Sunday, April 5, 2015

Easter Sunday...

…is not so much like it was when Daughters One and also Two were young.

In their younger years, Mary would put together these quite amazing Easter baskets chock full of goodies and objets d’plaisir. (Okay, I made that Frenchified bit up but I like to fake being worldly so please just let me have it.)
We would fill the obligatory plastic eggs with candies and coins and hide both the eggs and the baskets in obscure places about the house. Come the morn, I would go down and feed the dogs and start coffee before beginning the torturous process of preparing the girls for the festivities of the day. Said preparation consisted primarily of suggesting a string of activities the girls might want to engage in before starting the hunt d’ goodies.

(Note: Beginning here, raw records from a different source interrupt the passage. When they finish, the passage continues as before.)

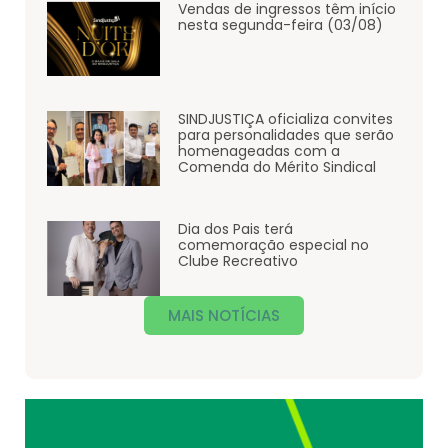
Vendas de ingressos têm início
nesta segunda-feira (03/08)
SINDJUSTIÇA oficializa convites
para personalidades que serão
homenageadas com a
Comenda do Mérito Sindical
Dia dos Pais terá
comemoração especial no
Clube Recreativo
MAIS NOTÍCIAS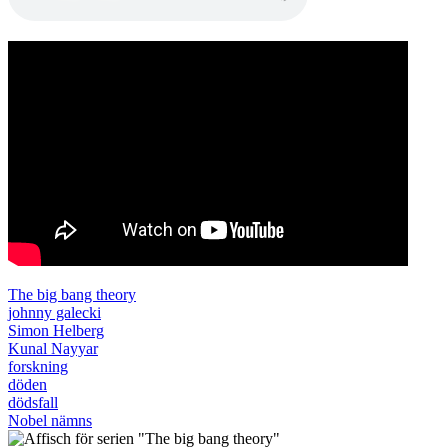
The big bang theory
johnny galecki
Simon Helberg
Kunal Nayyar
forskning
döden
dödsfall
Nobel nämns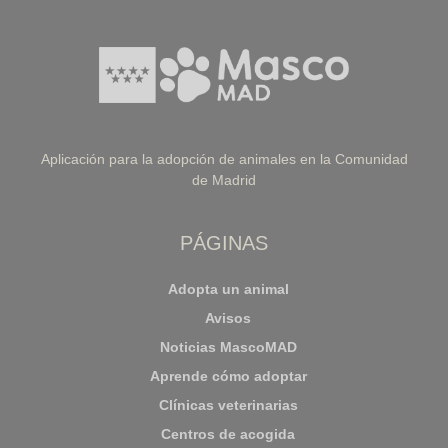
Aplicación para la adopción de animales en la Comunidad
de Madrid
PÁGINAS
Adopta un animal
Avisos
Noticias MascoMAD
Aprende cómo adoptar
Clínicas veterinarias
Centros de acogida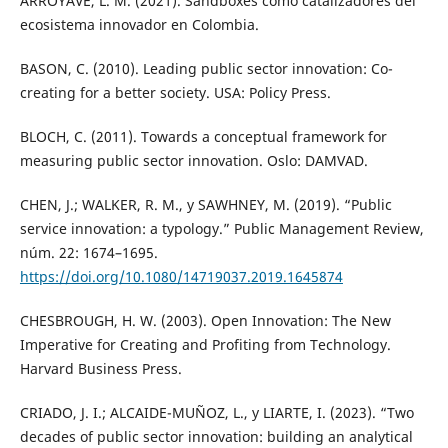
ARROYAVE, L. M. (2021). Sandboxes como catalizadores del
ecosistema innovador en Colombia.
BASON, C. (2010). Leading public sector innovation: Co-
creating for a better society. USA: Policy Press.
BLOCH, C. (2011). Towards a conceptual framework for
measuring public sector innovation. Oslo: DAMVAD.
CHEN, J.; WALKER, R. M., y SAWHNEY, M. (2019). “Public
service innovation: a typology.” Public Management Review,
núm. 22: 1674–1695.
https://doi.org/10.1080/14719037.2019.1645874
CHESBROUGH, H. W. (2003). Open Innovation: The New
Imperative for Creating and Profiting from Technology.
Harvard Business Press.
CRIADO, J. I.; ALCAIDE-MUÑOZ, L., y LIARTE, I. (2023). “Two
decades of public sector innovation: building an analytical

For example, I might suggest washing the truck or mowing the lawn or taking a lengthy hike, and ponly then beginning the festivities. Each of my suggestions would involve more of a delay and each in turn would be met with a louder chorus of boos, until finally I would ‘surrender’ to their wishes and the hunt would be on.
Of course, we took videos and still pics as the girls scurried about looking here and there to a raucous chorus of barking dog(s), depending on which year we’re considering.

This year is a bit more subdued. One is in Florida, so other than a call for well-wishing, sort of out of the picture (sigh!). Two flies back to Boston tonight but before she does, we have Mary’s sister and niece and her boyfriend here for a dinner of spiral-cut ham and cheesy potatoes. It looks to be a lovely evening.
It’s only natural that things change as time marches on. The girls, being adults now, are not to be entranced at the prospect of searching under cushions and behind doors for chocolate eggs. As I say, it’s only natural…

Still, I must confess to an insane urge to hide the ham.